> [REQUIRED WORK]:
Reproduce every line of the material below verbatim, leaving out the pictures.

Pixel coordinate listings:
◆ ◆ ◆ ◆ ◆
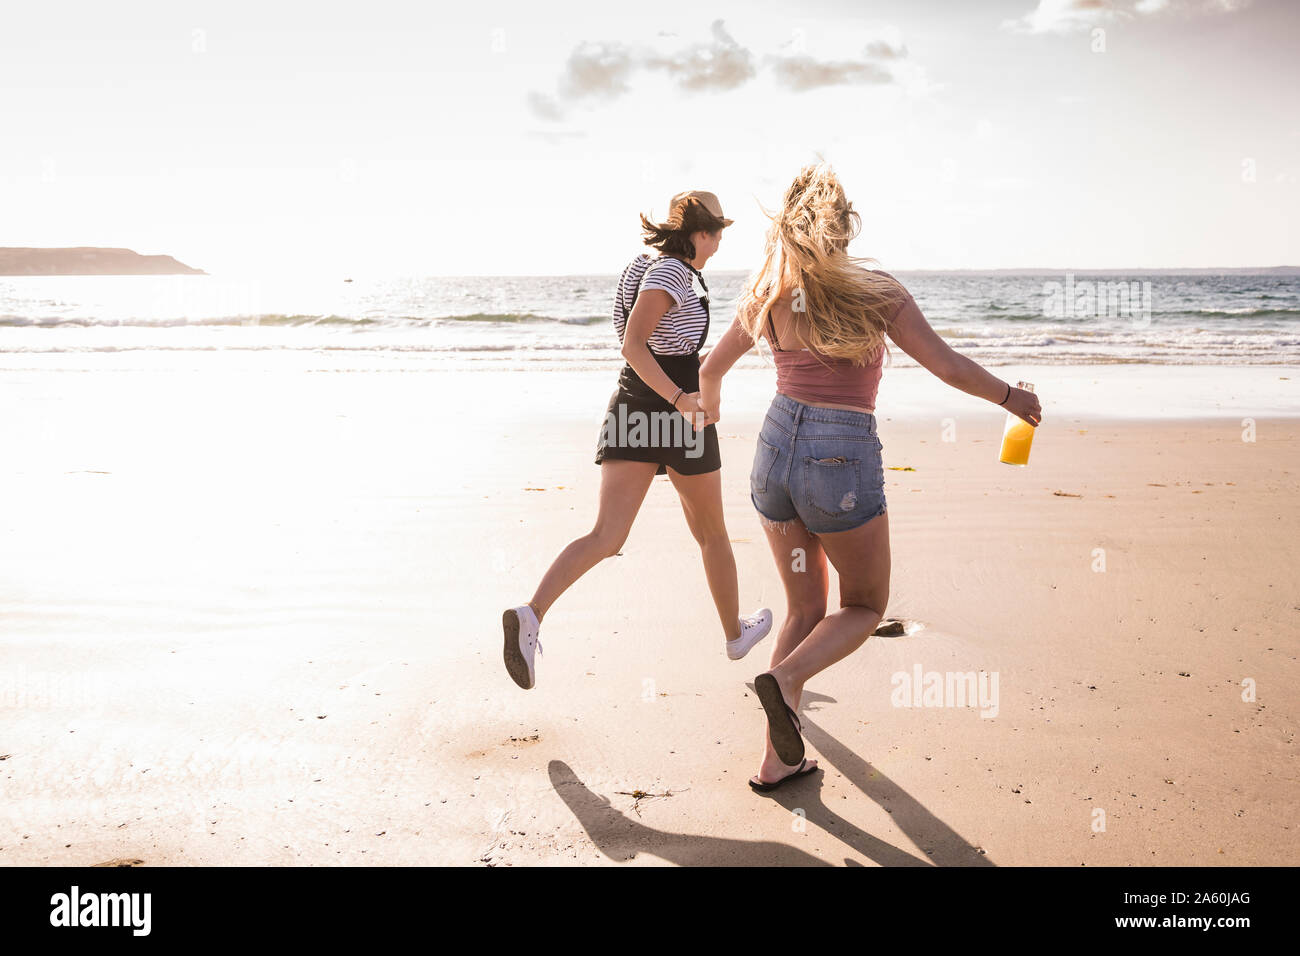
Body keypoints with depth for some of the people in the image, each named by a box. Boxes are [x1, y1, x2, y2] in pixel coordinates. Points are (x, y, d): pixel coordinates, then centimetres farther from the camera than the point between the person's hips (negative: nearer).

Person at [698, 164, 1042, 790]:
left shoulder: (768, 295, 5)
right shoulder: (875, 291, -7)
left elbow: (712, 368, 17)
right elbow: (949, 368, -5)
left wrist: (709, 403, 40)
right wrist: (1011, 397, 12)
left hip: (776, 449, 4)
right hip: (843, 461, -4)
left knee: (805, 609, 18)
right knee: (866, 608, 16)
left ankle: (776, 761, 13)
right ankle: (786, 679, -13)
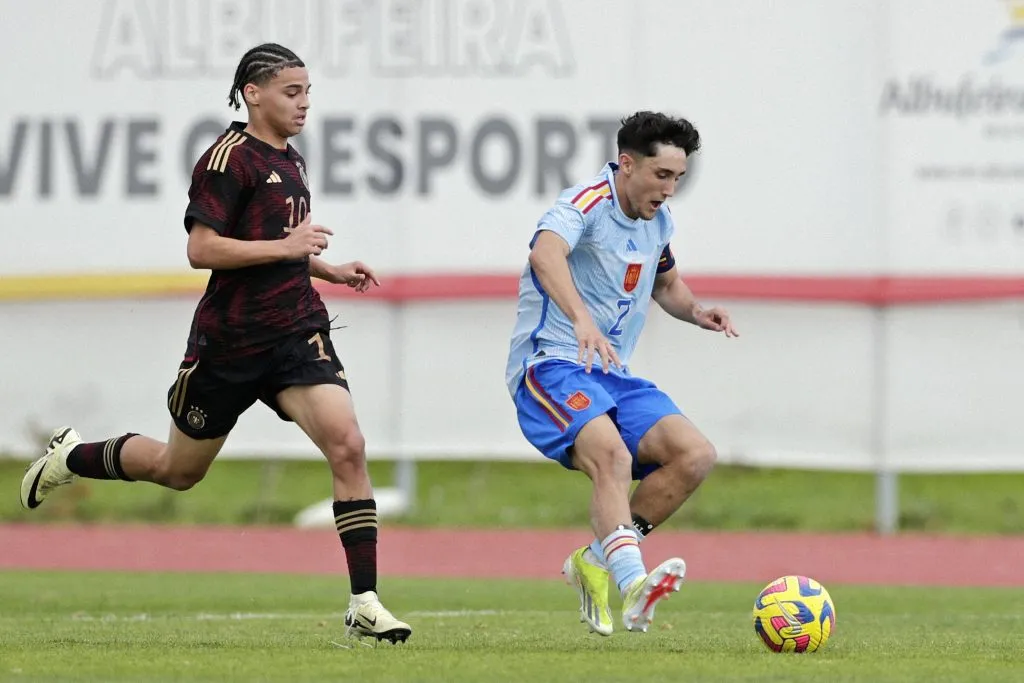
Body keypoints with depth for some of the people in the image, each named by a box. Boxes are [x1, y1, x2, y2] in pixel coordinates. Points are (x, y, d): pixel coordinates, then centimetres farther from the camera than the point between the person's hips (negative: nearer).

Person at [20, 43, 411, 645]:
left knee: (348, 447, -16)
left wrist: (330, 270, 15)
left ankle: (365, 604, -16)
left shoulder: (291, 161, 14)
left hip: (297, 334, 6)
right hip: (229, 341, -6)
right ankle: (68, 459, 42)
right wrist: (285, 247, -22)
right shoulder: (229, 159, -12)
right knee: (179, 469, 13)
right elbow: (201, 249, -20)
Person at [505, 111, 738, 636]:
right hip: (551, 365, -8)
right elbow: (546, 252, -37)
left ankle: (596, 561, -1)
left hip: (613, 375, 8)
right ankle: (633, 587, -49)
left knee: (694, 454, -10)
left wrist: (695, 311, 10)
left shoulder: (658, 220, 12)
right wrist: (582, 319, -54)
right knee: (612, 454, -34)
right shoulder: (588, 204, -14)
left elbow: (665, 282, 33)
◆ ◆ ◆ ◆ ◆
> [ANSWER TO THIS EXERCISE]:
Body keypoints with depth for some of the people in the image, each named by a box. Boxes are [x1, y1, x2, y2] in pixel coordinates. Points are (x, y, d): pixel coordinates, then centimetres farther from the camera than the point between the person's hips (negative: nearer).

Person at [698, 164, 1042, 790]:
left shoulder: (768, 295, 5)
right shoulder: (875, 291, -7)
left elbow: (712, 368, 17)
right elbow: (949, 368, -5)
left wrist: (709, 403, 40)
right wrist: (1011, 397, 12)
left hip: (776, 449, 4)
right hip: (843, 461, -4)
left knee: (805, 609, 18)
right knee: (866, 608, 16)
left ankle: (776, 761, 13)
right ankle: (786, 679, -13)
Body keypoints with depth for some of the people in the image, each named by a box. Boxes are [x1, y1, x2, y2] in pixel coordinates. Points are (x, y, d): pixel coordinates, then centimetres farther from the camera than the point between the person's hips (negative: nearer).

Person at [20, 43, 411, 645]:
left knee: (348, 447, -16)
left wrist: (330, 270, 15)
left ankle: (365, 604, -16)
left shoulder: (291, 161, 14)
left hip: (297, 334, 6)
right hip: (229, 341, -6)
right ankle: (68, 459, 42)
right wrist: (285, 247, -22)
right shoulder: (229, 159, -12)
right knee: (179, 469, 13)
right elbow: (201, 249, -20)
Person at [505, 111, 738, 636]:
right hip: (551, 365, -8)
right elbow: (546, 252, -37)
left ankle: (596, 561, -1)
left hip: (613, 375, 8)
right ankle: (633, 587, -49)
left knee: (694, 454, -10)
left wrist: (695, 311, 10)
left shoulder: (658, 220, 12)
right wrist: (582, 319, -54)
right knee: (612, 454, -34)
right shoulder: (588, 204, -14)
left elbow: (665, 282, 33)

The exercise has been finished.